On 8/26/21 12:13 PM, Jens Axboe wrote:
> On 8/26/21 12:09 PM, Bart Van Assche wrote:
>> On 8/26/21 7:40 AM, Zhen Lei wrote:
>>> lock protection needs to be added only in dd_finish_request(), which
>>> is unlikely to cause significant performance side effects.
>>
>> Not sure the above is correct. Every new atomic instruction has a
>> measurable performance overhead. But I guess in this case that
>> overhead is smaller than the time needed to sum 128 per-CPU variables.
> 
> perpcu counters only really work, if the summing is not in a hot path,
> or if the summing is just some "not zero" thing instead of a full sum.
> They just don't scale at all for even moderately sized systems.

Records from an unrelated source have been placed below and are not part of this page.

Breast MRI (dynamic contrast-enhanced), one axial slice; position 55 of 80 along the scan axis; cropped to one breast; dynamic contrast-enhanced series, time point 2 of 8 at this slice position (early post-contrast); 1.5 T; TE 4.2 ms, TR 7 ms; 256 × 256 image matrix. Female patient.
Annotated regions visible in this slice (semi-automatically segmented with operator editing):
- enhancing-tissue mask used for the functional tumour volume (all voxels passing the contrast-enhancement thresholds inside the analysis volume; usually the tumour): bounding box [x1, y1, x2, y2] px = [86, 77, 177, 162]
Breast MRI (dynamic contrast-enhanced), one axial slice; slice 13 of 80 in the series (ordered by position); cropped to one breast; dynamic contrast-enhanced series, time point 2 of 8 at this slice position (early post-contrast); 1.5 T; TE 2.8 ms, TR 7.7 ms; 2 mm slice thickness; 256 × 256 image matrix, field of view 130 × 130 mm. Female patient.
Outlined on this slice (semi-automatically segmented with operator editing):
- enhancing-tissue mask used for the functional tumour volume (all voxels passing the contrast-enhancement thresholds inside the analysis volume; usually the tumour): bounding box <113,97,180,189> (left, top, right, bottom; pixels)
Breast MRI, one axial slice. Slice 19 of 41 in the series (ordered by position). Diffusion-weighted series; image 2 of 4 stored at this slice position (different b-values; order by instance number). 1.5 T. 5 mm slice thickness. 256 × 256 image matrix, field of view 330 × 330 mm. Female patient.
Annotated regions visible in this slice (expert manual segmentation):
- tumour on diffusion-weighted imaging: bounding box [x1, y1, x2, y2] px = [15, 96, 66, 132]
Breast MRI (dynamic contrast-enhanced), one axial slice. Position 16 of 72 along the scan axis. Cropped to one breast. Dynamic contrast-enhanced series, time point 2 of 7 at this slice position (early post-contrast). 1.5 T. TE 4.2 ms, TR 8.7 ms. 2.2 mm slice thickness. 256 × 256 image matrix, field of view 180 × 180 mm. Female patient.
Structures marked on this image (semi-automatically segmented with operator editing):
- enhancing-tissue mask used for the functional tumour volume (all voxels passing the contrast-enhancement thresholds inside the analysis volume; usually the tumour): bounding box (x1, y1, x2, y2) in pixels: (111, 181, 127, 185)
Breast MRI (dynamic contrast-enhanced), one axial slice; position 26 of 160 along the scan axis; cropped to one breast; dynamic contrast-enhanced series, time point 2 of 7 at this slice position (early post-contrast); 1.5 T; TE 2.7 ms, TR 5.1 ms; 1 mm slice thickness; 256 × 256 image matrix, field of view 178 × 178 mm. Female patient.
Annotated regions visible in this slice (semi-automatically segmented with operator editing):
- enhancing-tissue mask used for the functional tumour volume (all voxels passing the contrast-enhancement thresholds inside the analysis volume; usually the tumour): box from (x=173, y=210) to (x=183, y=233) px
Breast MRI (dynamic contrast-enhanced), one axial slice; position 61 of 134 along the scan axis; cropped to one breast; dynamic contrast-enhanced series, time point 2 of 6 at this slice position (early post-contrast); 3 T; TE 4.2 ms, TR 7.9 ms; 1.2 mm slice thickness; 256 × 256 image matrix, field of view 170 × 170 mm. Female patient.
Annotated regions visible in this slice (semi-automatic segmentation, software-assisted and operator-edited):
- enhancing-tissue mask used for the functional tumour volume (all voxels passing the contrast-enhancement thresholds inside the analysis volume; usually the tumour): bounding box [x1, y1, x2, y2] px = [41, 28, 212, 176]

Ugh it's actually even worse in this case, since you do:

static u32 dd_queued(struct deadline_data *dd, enum dd_prio prio)               
{                                                                               
	return dd_sum(dd, inserted, prio) - dd_sum(dd, completed, prio);        
}

which ends up iterating possible CPUs _twice_!

Just ran a quick test here, and I go from 3.55M IOPS to 1.23M switching
to deadline, of which 37% of the overhead is from dd_dispatch().

With the posted patch applied, it runs at 2.3M IOPS with mq-deadline,
which is a lot better. This is on my 3970X test box, so 32 cores, 64
threads.

Bart, either we fix this up ASAP and get rid of the percpu counters in
the hot path, or we revert this patch.